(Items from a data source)

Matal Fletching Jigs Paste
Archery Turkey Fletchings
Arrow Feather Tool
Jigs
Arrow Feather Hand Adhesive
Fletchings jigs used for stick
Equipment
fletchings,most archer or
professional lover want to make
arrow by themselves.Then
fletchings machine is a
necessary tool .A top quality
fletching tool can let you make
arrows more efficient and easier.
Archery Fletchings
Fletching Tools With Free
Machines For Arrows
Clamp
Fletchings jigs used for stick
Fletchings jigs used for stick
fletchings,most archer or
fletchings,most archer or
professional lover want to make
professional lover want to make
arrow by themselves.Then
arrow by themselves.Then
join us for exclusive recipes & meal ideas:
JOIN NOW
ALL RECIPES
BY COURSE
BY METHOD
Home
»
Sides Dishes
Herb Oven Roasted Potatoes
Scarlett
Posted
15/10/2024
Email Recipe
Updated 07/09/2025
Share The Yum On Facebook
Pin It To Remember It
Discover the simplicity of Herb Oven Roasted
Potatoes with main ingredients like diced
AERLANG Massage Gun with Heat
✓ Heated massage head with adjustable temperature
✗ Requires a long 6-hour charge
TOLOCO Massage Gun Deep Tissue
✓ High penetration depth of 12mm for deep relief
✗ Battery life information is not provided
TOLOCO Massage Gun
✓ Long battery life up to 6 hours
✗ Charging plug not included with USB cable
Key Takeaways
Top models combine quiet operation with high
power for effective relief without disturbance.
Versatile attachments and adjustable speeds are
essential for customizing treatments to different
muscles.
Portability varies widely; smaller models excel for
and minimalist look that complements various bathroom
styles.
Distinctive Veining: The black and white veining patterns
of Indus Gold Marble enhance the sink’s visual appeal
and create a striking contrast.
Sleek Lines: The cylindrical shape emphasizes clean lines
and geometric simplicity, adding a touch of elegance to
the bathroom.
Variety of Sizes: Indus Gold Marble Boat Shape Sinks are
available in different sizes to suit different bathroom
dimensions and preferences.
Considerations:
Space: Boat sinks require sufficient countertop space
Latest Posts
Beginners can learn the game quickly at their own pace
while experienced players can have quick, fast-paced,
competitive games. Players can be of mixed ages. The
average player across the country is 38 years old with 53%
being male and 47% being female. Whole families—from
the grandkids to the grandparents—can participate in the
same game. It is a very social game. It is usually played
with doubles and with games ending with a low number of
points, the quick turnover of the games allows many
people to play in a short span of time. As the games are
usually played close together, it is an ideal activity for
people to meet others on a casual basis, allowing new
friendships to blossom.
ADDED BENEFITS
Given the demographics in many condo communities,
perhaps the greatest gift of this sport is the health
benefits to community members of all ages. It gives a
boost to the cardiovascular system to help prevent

_TASK TO COMPLETE_: Please rewrite the rows from the beginning through the line containing "Discover the simplicity of Herb Oven Roasted", changing "Herb Oven Roasted" to "Rosemary Roasted" and keeping everything else the same.

_TASK SOLUTION_:
Matal Fletching Jigs Paste
Archery Turkey Fletchings
Arrow Feather Tool
Jigs
Arrow Feather Hand Adhesive
Fletchings jigs used for stick
Equipment
fletchings,most archer or
professional lover want to make
arrow by themselves.Then
fletchings machine is a
necessary tool .A top quality
fletching tool can let you make
arrows more efficient and easier.
Archery Fletchings
Fletching Tools With Free
Machines For Arrows
Clamp
Fletchings jigs used for stick
Fletchings jigs used for stick
fletchings,most archer or
fletchings,most archer or
professional lover want to make
professional lover want to make
arrow by themselves.Then
arrow by themselves.Then
join us for exclusive recipes & meal ideas:
JOIN NOW
ALL RECIPES
BY COURSE
BY METHOD
Home
»
Sides Dishes
Rosemary Roasted Potatoes
Scarlett
Posted
15/10/2024
Email Recipe
Updated 07/09/2025
Share The Yum On Facebook
Pin It To Remember It
Discover the simplicity of Rosemary Roasted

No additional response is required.